My team losing is not a disaster.  The result was bad rather than good news for me, but it did not weigh down the scales of my life.  My sadness will be very temporary, but the reminder is valuable.  Every time my team plays, they risk losing and I risk a modest bout of unhappiness; but every day, my happiness is in jeopardy, for it might be snatched away from me, subject to the vagaries of ill-fortune.  That’s why sport might well be more than a life and death matter: because it reminds us that achieving happiness is never fully in our control, that we are vulnerable to fate, that contingency must be accommodated and borne with dignity.

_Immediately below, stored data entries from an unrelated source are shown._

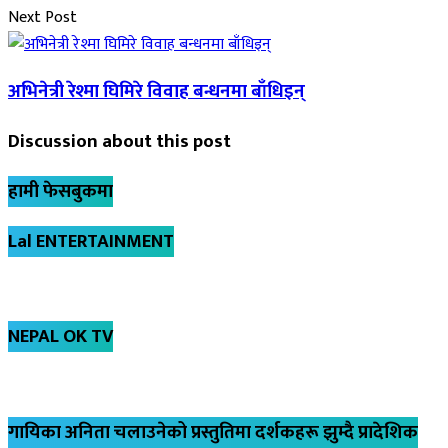
Next Post
अभिनेत्री रेश्मा घिमिरे विवाह बन्धनमा बाँधिइन्
Discussion about this post
हामी फेसबुकमा
Lal ENTERTAINMENT
NEPAL OK TV
गायिका अनिता चलाउनेको प्रस्तुतिमा दर्शकहरू झुम्दै प्रादेशिक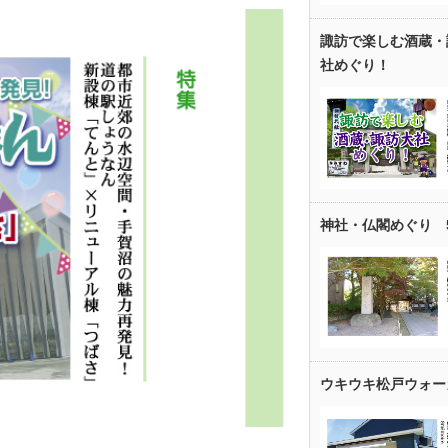
諏訪で楽しむ酒蔵・
社めぐり！
神社・仏閣めぐり 
ウキウキ松戸ウォー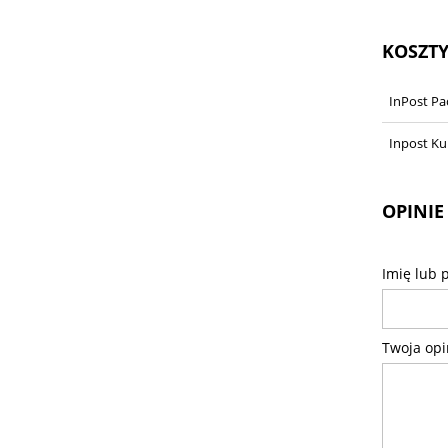
KOSZT
InPost P
Inpost Ku
OPINIE
Imię lub 
Twoja opi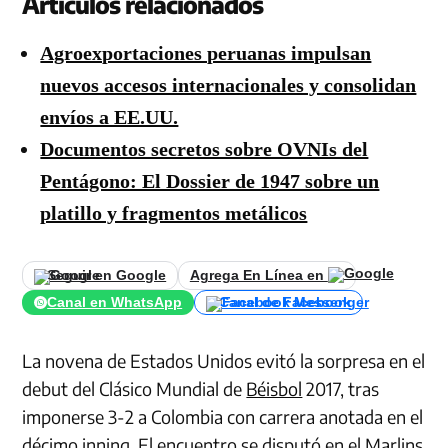
Artículos relacionados
Agroexportaciones peruanas impulsan
nuevos accesos internacionales y consolidan
envíos a EE.UU.
Documentos secretos sobre OVNIs del
Pentágono: El Dossier de 1947 sobre un
platillo y fragmentos metálicos
Seguir en Google
Agrega En Línea en
Canal en WhatsApp
Canal de Facebook
La novena de Estados Unidos evitó la sorpresa en el
debut del Clásico Mundial de
Béisbol
2017, tras
imponerse 3-2 a Colombia con carrera anotada en el
décimo inning. El encuentro se disputó en el Marlins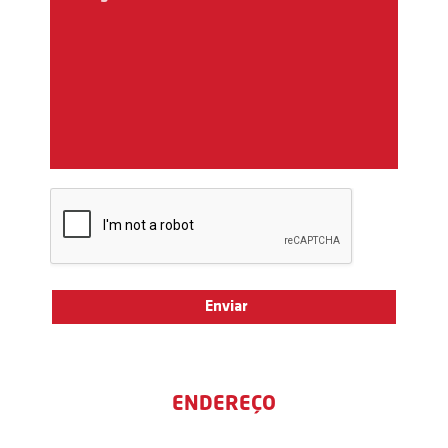
ENDEREÇO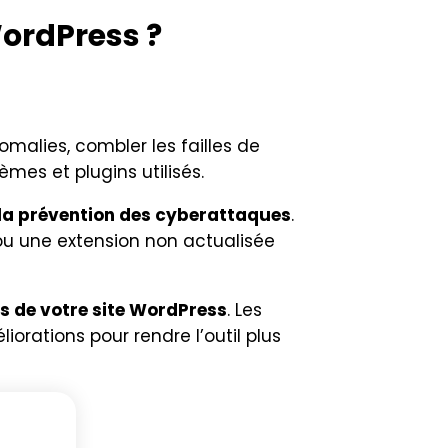
ordPress ?
omalies, combler les failles de
mes et plugins utilisés.
 la prévention des cyberattaques
.
 ou une extension non actualisée
s de votre site WordPress
. Les
rations pour rendre l’outil plus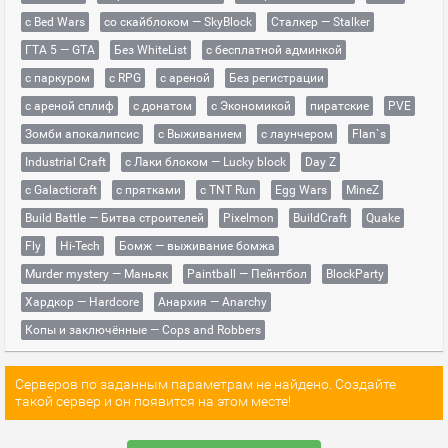
с Bed Wars
со скайблоком — SkyBlock
Сталкер — Stalker
ГТА 5 — GTA
Без WhiteList
с бесплатной админкой
с паркуром
с RPG
с ареной
Без регистрации
с ареной сплиф
с донатом
с Экономикой
пиратские
PVE
Зомби апокалипсис
с Выживанием
с лаунчером
Flan`s
Industrial Craft
с Лаки блоком — Lucky block
Day Z
с Galacticraft
с прятками
с TNT Run
Egg Wars
MineZ
Build Battle — Битва строителей
Pixelmon
BuildCraft
Quake
Fly
Hi-Tech
Бомж — выживание бомжа
Murder mystery — Маньяк
Paintball — Пейнтбол
BlockParty
Хардкор — Hardcore
Анархия — Anarchy
Копы и заключённые — Cops and Robbers
Серверов по заданным параметрам не найдено. Создайте
такой сервер и он появится на этом месте!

There’s a further lesson here too, that should encourage us to be suspicious of Seneca’s over confidence.  He believed in his power to isolate himself from fate but, famously, was forced to kill himself at the insistence of Nero, his former pupil, who suspected his involvement in a plot.  A noble death?  Perhaps, but also an unhappy end to a long and rich life.

Aristotle shows greater wisdom, both in his appreciation of the nuanced relationship between the virtuous life and happiness, but also in his reminder of our permanent vulnerability to having our happiness snatched away from us.  We can be better prepared for whatever the future holds if we avoid hubris and wishful thinking.